La jornada del 4 de julio estuvo marcada por condiciones climáticas extremas en todo el país. Por la mañana, el desfile oficial del Día de la Independencia en Washington fue suspendido debido al calor excepcional, con temperaturas que alcanzaron los 39 grados centígrados. Más de 160 millones de estadounidenses se encuentran bajo alertas por temperaturas extremas, mientras que otras regiones han sufrido tormentas similares a la que afectó la capital.
Marchas de grupos nacionalistas y tensión social
Mientras Trump arengaba a sus seguidores, la capital fue escenario también de manifestaciones de grupos de nacionalistas blancos, quienes desafiaron el calor extremo para marchar enmascarados por las calles, ondeando banderas confederadas —símbolo de los 11 estados del sur que se separaron de la Unión en 1861 en defensa de la esclavitud— y coreando consignas antiinmigrantes.
La presencia de estos grupos añadió un componente de tensión a una celebración que, en palabras del vicepresidente JD Vance, también debía servir para recordar que “ninguna nación es perfecta”. Desde un acto conmemorativo en Nueva York, Vance arremetió contra quienes, a su juicio, solo se enfocan en los aspectos negativos de la historia estadounidense.
“Hoy escucharán algunas voces, pocas pero muy estridentes, expresarse de manera obsesiva no sobre la grandeza de nuestra nación, sino sobre sus imperfecciones. Hablarán de los pecados de Estados Unidos con la ira y el fervor de un predicador vehemente, pero sin rastro alguno de la gracia ni del perdón presentes en la fe cristiana”, manifestó el vicepresidente, e instó a rechazar esa visión “bidimensional” del país.

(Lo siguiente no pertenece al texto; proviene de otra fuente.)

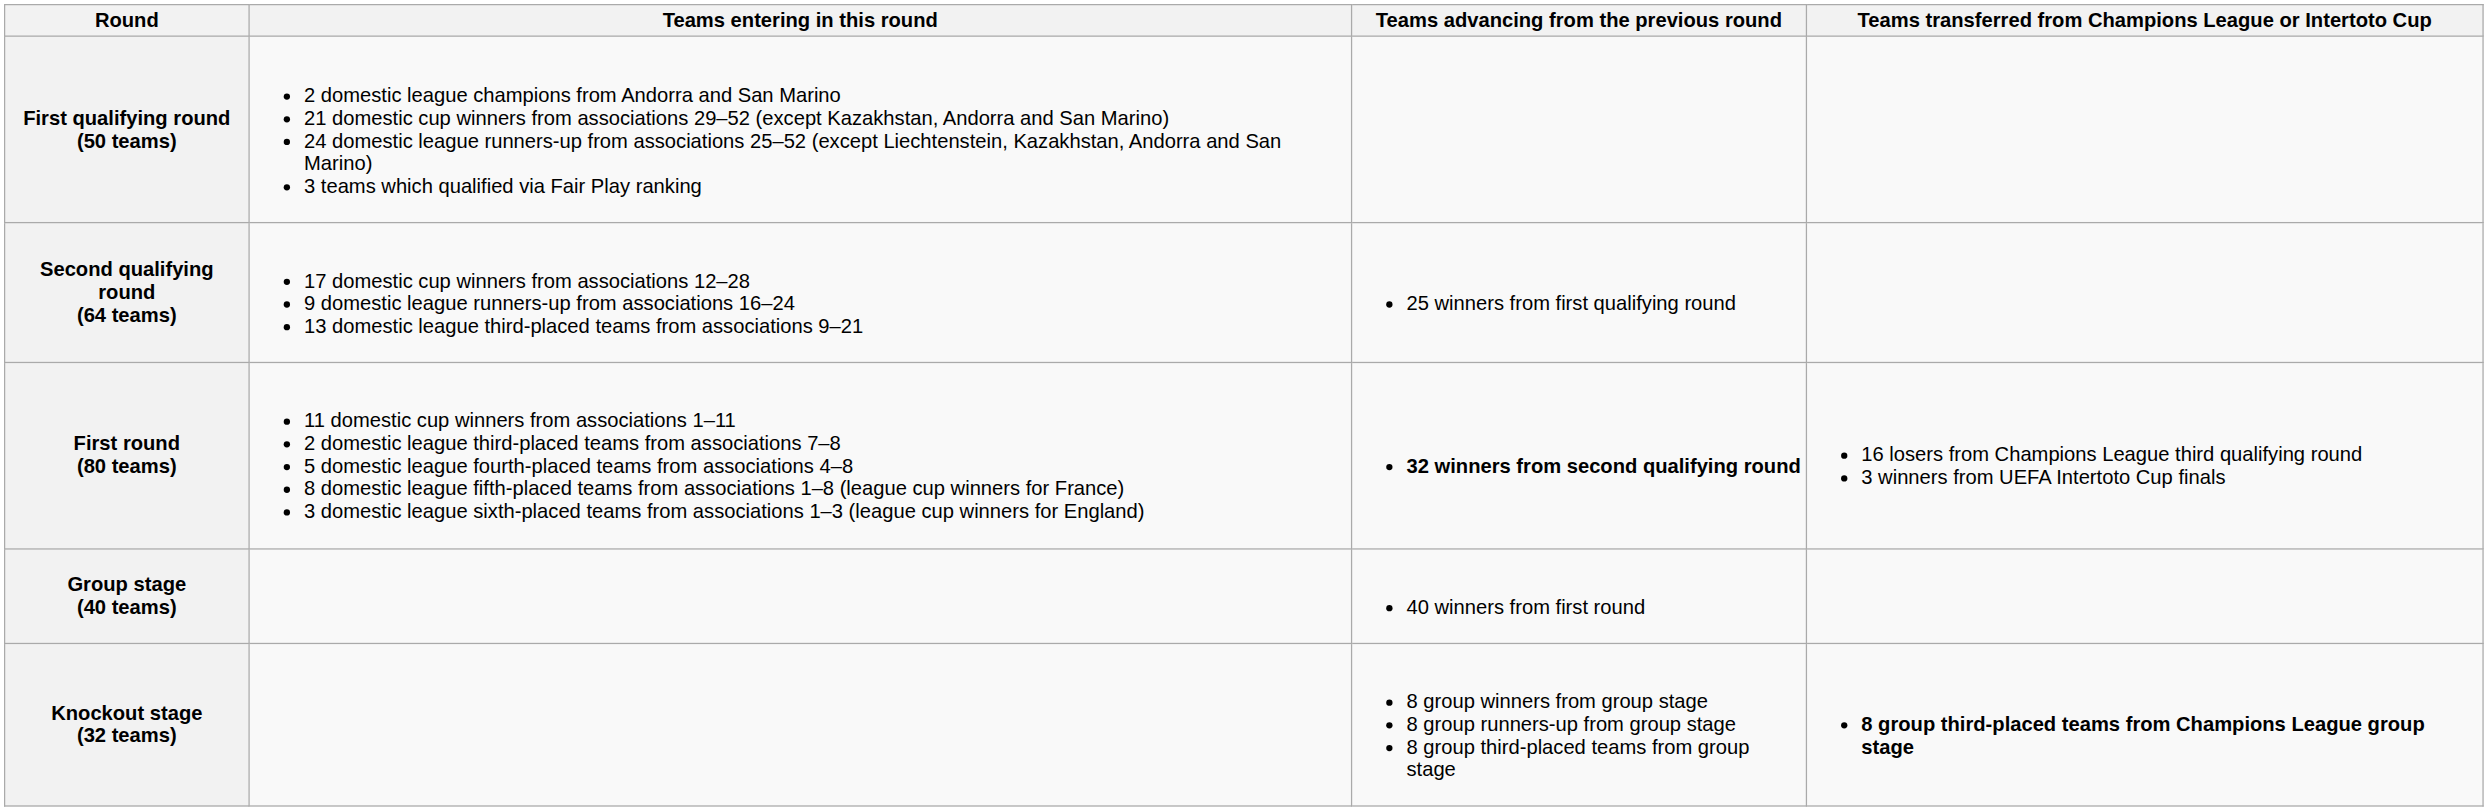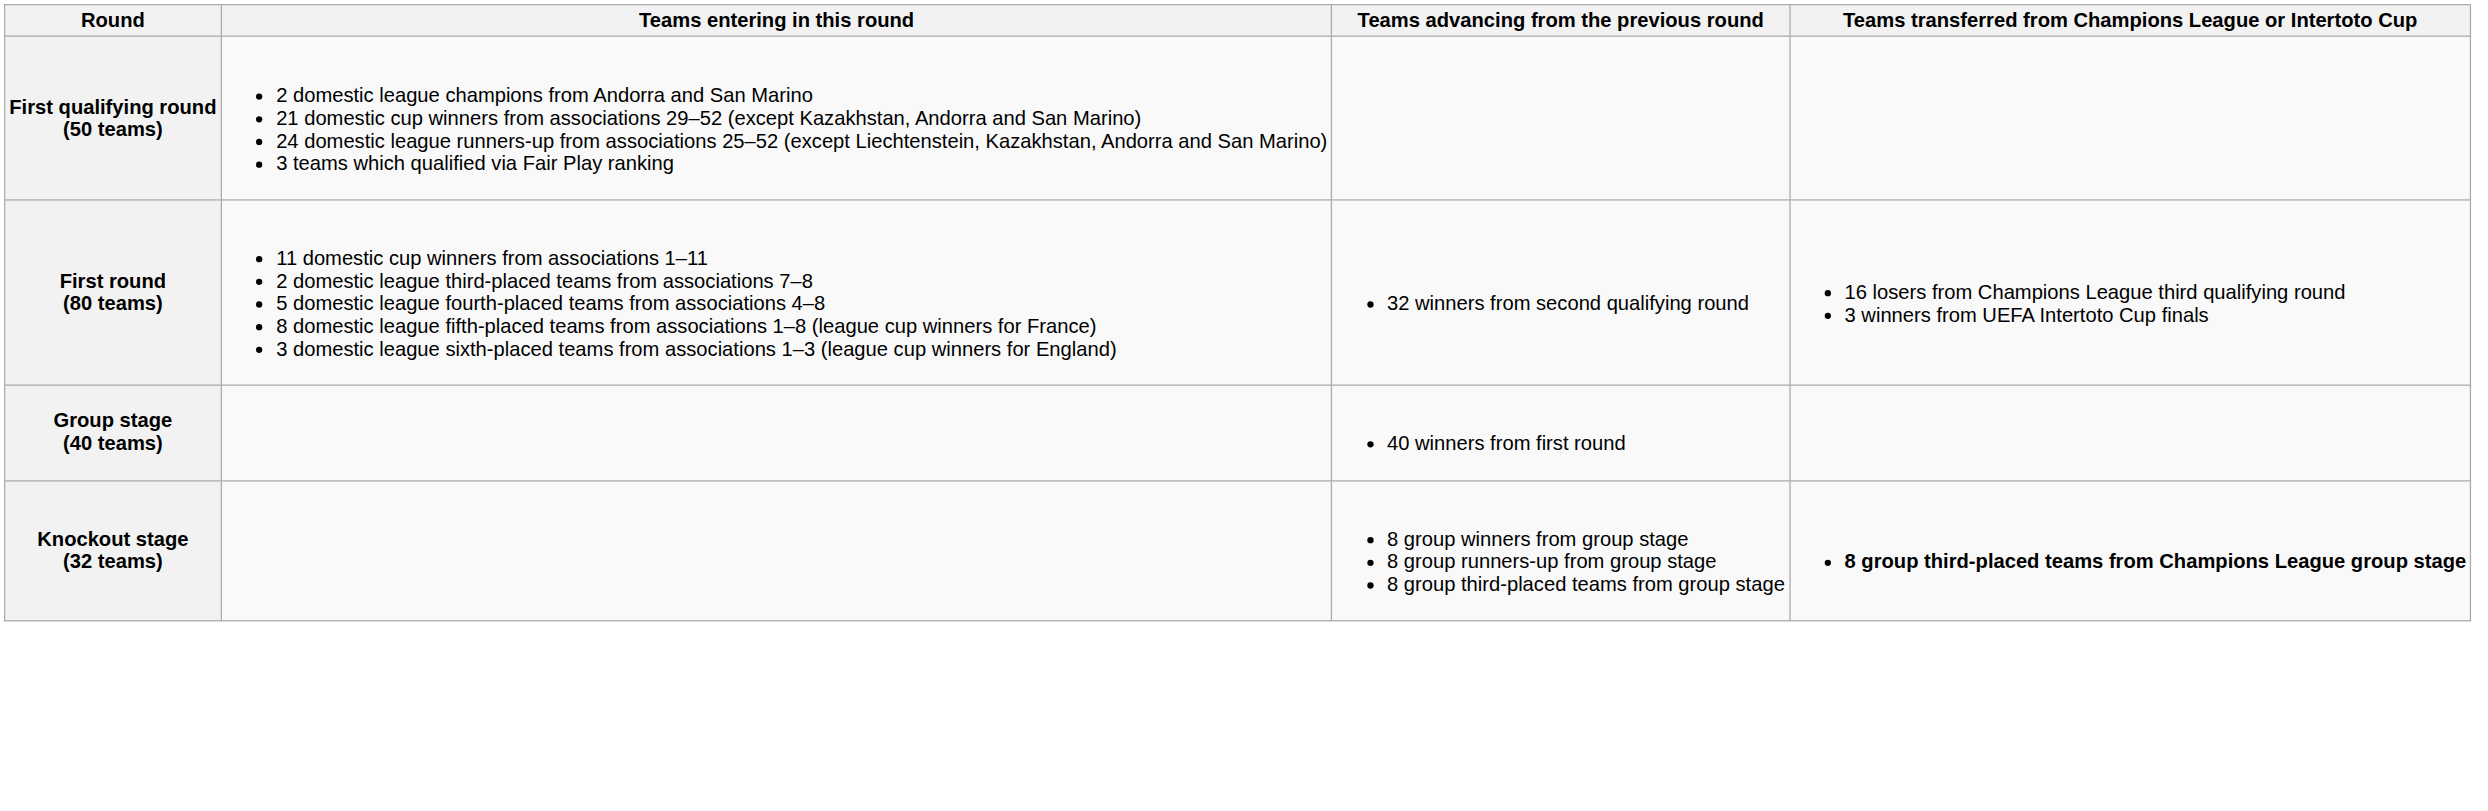- row: Second qualifying round (64 teams) | 17 domestic cup winners from associations 12–28 9 domestic league runners-up from associations 16–24 13 domestic league third-placed teams from associations 9–21 | 25 winners from first qualifying round
First round (80 teams) | Teams advancing from the previous round: bold -> normal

La felicitación del Reino Unido
En el plano internacional, el monarca británico Carlos III envió un mensaje de felicitación a Estados Unidos por lo que calificó como un “hito”: el 250 aniversario de la firma de la Declaración de Independencia que separó a las 13 colonias de la corona británica.
El rey destacó la “extraordinaria evolución” de las relaciones bilaterales entre ambas naciones, que han logrado “superar el conflicto y forjar una de las alianzas más estrechas y más productivas que haya visto el mundo”, un reconocimiento que contrastó con el tono de confrontación interna que dominó la jornada conmemorativa en Washington.